▶ [EXERCISE PROMPT] Present every line of the records below as a numbered list, skipping any blank lines.

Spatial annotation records
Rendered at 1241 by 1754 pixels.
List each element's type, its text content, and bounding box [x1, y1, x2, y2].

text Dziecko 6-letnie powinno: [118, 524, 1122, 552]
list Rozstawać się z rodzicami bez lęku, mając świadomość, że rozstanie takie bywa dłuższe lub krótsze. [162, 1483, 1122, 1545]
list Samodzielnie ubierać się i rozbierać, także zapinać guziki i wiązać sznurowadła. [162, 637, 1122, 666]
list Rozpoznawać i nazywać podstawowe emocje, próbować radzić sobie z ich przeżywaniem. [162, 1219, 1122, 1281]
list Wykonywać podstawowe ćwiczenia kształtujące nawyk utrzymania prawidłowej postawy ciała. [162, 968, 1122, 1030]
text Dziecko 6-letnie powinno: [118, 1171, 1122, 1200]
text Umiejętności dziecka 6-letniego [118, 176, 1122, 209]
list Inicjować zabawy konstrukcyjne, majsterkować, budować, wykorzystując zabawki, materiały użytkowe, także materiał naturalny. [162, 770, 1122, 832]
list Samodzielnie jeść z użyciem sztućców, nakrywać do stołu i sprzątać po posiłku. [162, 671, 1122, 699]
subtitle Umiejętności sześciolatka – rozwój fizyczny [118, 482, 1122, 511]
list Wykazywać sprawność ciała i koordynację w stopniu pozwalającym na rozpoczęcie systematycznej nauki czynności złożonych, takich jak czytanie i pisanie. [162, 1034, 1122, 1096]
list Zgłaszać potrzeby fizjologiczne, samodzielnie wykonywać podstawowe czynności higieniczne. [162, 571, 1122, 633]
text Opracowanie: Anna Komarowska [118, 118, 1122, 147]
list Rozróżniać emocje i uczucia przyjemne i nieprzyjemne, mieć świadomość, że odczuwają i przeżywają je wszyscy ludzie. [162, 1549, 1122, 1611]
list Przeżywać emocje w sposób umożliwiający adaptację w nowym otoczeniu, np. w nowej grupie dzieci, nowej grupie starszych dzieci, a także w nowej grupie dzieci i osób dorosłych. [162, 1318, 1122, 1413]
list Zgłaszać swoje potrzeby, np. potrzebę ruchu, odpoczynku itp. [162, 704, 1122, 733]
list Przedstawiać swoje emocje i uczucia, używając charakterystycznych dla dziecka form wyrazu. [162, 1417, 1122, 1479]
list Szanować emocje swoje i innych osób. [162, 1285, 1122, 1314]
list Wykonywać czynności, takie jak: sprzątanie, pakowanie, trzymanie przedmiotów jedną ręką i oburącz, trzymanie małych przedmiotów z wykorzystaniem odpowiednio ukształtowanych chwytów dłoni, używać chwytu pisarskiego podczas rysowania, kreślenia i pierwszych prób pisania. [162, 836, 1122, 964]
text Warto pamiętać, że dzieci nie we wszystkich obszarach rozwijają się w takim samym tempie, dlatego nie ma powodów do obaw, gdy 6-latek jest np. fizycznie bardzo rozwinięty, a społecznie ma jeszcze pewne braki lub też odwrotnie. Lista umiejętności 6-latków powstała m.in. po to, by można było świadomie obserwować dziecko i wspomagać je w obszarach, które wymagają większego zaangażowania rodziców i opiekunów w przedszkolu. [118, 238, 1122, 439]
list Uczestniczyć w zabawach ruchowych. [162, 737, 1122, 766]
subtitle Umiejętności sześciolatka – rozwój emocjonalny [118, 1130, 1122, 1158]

▶ [TASK OUTPUT]
1. Rendered at 1241 by 1754 pixels.
2. List each element's type, its text content, and bounding box [x1, y1, x2, y2].
3. text Dziecko 6-letnie powinno: [118, 524, 1122, 552]
4. list Rozstawać się z rodzicami bez lęku, mając świadomość, że rozstanie takie bywa dłuższe lub krótsze. [162, 1483, 1122, 1545]
5. list Samodzielnie ubierać się i rozbierać, także zapinać guziki i wiązać sznurowadła. [162, 637, 1122, 666]
6. list Rozpoznawać i nazywać podstawowe emocje, próbować radzić sobie z ich przeżywaniem. [162, 1219, 1122, 1281]
7. list Wykonywać podstawowe ćwiczenia kształtujące nawyk utrzymania prawidłowej postawy ciała. [162, 968, 1122, 1030]
8. text Dziecko 6-letnie powinno: [118, 1171, 1122, 1200]
9. text Umiejętności dziecka 6-letniego [118, 176, 1122, 209]
10. list Inicjować zabawy konstrukcyjne, majsterkować, budować, wykorzystując zabawki, materiały użytkowe, także materiał naturalny. [162, 770, 1122, 832]
11. list Samodzielnie jeść z użyciem sztućców, nakrywać do stołu i sprzątać po posiłku. [162, 671, 1122, 699]
12. subtitle Umiejętności sześciolatka – rozwój fizyczny [118, 482, 1122, 511]
13. list Wykazywać sprawność ciała i koordynację w stopniu pozwalającym na rozpoczęcie systematycznej nauki czynności złożonych, takich jak czytanie i pisanie. [162, 1034, 1122, 1096]
14. list Zgłaszać potrzeby fizjologiczne, samodzielnie wykonywać podstawowe czynności higieniczne. [162, 571, 1122, 633]
15. text Opracowanie: Anna Komarowska [118, 118, 1122, 147]
16. list Rozróżniać emocje i uczucia przyjemne i nieprzyjemne, mieć świadomość, że odczuwają i przeżywają je wszyscy ludzie. [162, 1549, 1122, 1611]
17. list Przeżywać emocje w sposób umożliwiający adaptację w nowym otoczeniu, np. w nowej grupie dzieci, nowej grupie starszych dzieci, a także w nowej grupie dzieci i osób dorosłych. [162, 1318, 1122, 1413]
18. list Zgłaszać swoje potrzeby, np. potrzebę ruchu, odpoczynku itp. [162, 704, 1122, 733]
19. list Przedstawiać swoje emocje i uczucia, używając charakterystycznych dla dziecka form wyrazu. [162, 1417, 1122, 1479]
20. list Szanować emocje swoje i innych osób. [162, 1285, 1122, 1314]
21. list Wykonywać czynności, takie jak: sprzątanie, pakowanie, trzymanie przedmiotów jedną ręką i oburącz, trzymanie małych przedmiotów z wykorzystaniem odpowiednio ukształtowanych chwytów dłoni, używać chwytu pisarskiego podczas rysowania, kreślenia i pierwszych prób pisania. [162, 836, 1122, 964]
22. text Warto pamiętać, że dzieci nie we wszystkich obszarach rozwijają się w takim samym tempie, dlatego nie ma powodów do obaw, gdy 6-latek jest np. fizycznie bardzo rozwinięty, a społecznie ma jeszcze pewne braki lub też odwrotnie. Lista umiejętności 6-latków powstała m.in. po to, by można było świadomie obserwować dziecko i wspomagać je w obszarach, które wymagają większego zaangażowania rodziców i opiekunów w przedszkolu. [118, 238, 1122, 439]
23. list Uczestniczyć w zabawach ruchowych. [162, 737, 1122, 766]
24. subtitle Umiejętności sześciolatka – rozwój emocjonalny [118, 1130, 1122, 1158]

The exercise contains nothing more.